Supplied text -
·····

With artworks on show in Belgium, Italy, and the United States this year alone, South African sculptor Nandipha Mntambo has been hard at work. Creative Feel caught up with the artist ahead of this year’s FNB Art Joburg to find out a bit more about her process.
It’s a Wednesday morning in Johannesburg’s Kensington and the artist Nandipha Mntambo is seated at the kitchen table of her home, drinking coffee. Light floods the space and artworks by various South African artists populate the walls, including two prints from Mntambo’s own Inkunzi Emnyama body of work. In the background, the radio plays.
Mntambo, the eSwatini-born, internationally renowned artist known for her deep understanding and empathy for the human form, materiality, identity, mythology, and more, is glad to be home and with a permanent studio space in the works. Following a year and a half in New York where she lived, worked, and raised her new-born child, Mntambo arrived back in South Africa a few years ago with the decision to settle into a permanent home and studio space.
‘This house was built in 1931, so the kind of history around the working-class space of South Africa still existed in the way things were built,’ she explains. ‘I grew up in old houses like this so I have a strange familiarity with the pressed ceilings and the wooden floors, but then also a realisation of the very painful history that it comes with. I wasn’t actually thinking about labour this much until I started building that studio.’
Mntambo is talking about the new building currently taking shape in her backyard. More specifically, she is talking about the two stand-alone structures that predate the studio – an outdoor toilet and a small washroom common to most South African homes built in the early 1900s, intended to function as ablution facilities for gardeners and domestic workers of the household. The studio, now a year in the making, currently exists as an open-plan, wood and corrugated iron building with plenty of natural light, built around the two structures. Together with the architect Kate Otten, Mntambo decided to incorporate the structures into the studio space rather than demolish them.

·····

Required work -
[1] In the Nandipha Mntambo profile, what year was her Kensington house built?
[2] Carry the Nandipha Mntambo profile forward from its last sentence.
The lines are separate material, distinct from the Nandipha Mntambo profile.

Recorded data -
·····

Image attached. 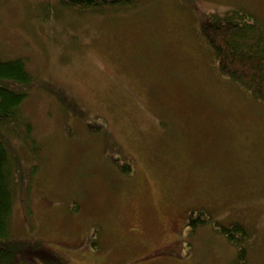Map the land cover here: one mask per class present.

·····

Answers below -
[1] 1931

[2]
‘Kate has a really great knowledge of South African architecture and of Johannesburg. She knows how the city was built and the history behind it,’ says Mntambo. ‘There’s this strange history of how labour worked here, in this space, and we’ve decided to keep that as a core element of the studio. So the one structure is now my grinding room where I grind the cowhide, and next to it is now my tanning tank.’
In the meantime, Mntambo’s been working in the backyard and from a spare bedroom inside her home. While it’s not her ideal set-up, she’s satisfied simply to be making work in South Africa.
With shows in Boston, Venice, and Brussels, Mntambo’s work has been all over the world this year alone. In addition to her 2017 solo exhibition at Cape Town’s Zeitz MOCAA, the inaugural exhibitions at The Norval Foundation and Zeitz featured her work; this year’s FNB Art Joburg will see her showing new work to Johannesburg audiences for the first time in a good while. And while the work is still very much in progress, a glimpse at her recent pieces at this year’s Art Basel Miami can give you a pretty good idea of what to expect.
‘I think the interesting part for me right now is making a decision around a particular palette. I think about my cowhide works in terms of colours and palettes and right now I’m interested in these very muted whites and greys,’ she explains.
Mntambo’s cowhide works – soft, sculptural pieces rich in detail, form, and narrative – have long served as vehicles for mythology, animality, identity, the human form and more. Recently, the artist has begun playing around with ram horns in these works, most evidently in First Breath and Quiet Contentment. The horns, worn and almost translucent, appear as small adornments. Sometimes they are a single thorn in the side, other times they are collections of calcified roots or tendrils towards the base of the sculpture. Viewed together, the works are a curious and unsettling contradiction – objects that are at once of the mythological and corporeal world. They are fossils, full of fiction and history, death and possibility.
‘I’m thinking about a whole spectrum of animal and human merges,’ she says. ‘I’ve been looking a lot at the work of Hieronymus Bosch, actually, and the space of heaven, hell, and the middle ground. I think I’m really wanting to capture the space of a darkness or the underbelly of mythology – the underworld of how animals and humans intersect. That’s why I’m so focused on colour palette at the moment – I want the viewer to be drawn in, but almost scared at the same time.’
The fear Mntambo talks about wanting to put forward in her work is tied to her ideas about the purpose and possibility of an artwork, as well as the act of challenging the position and the complacency of the viewer. For Mntambo, art fair audiences have become strangely detached from the work they view.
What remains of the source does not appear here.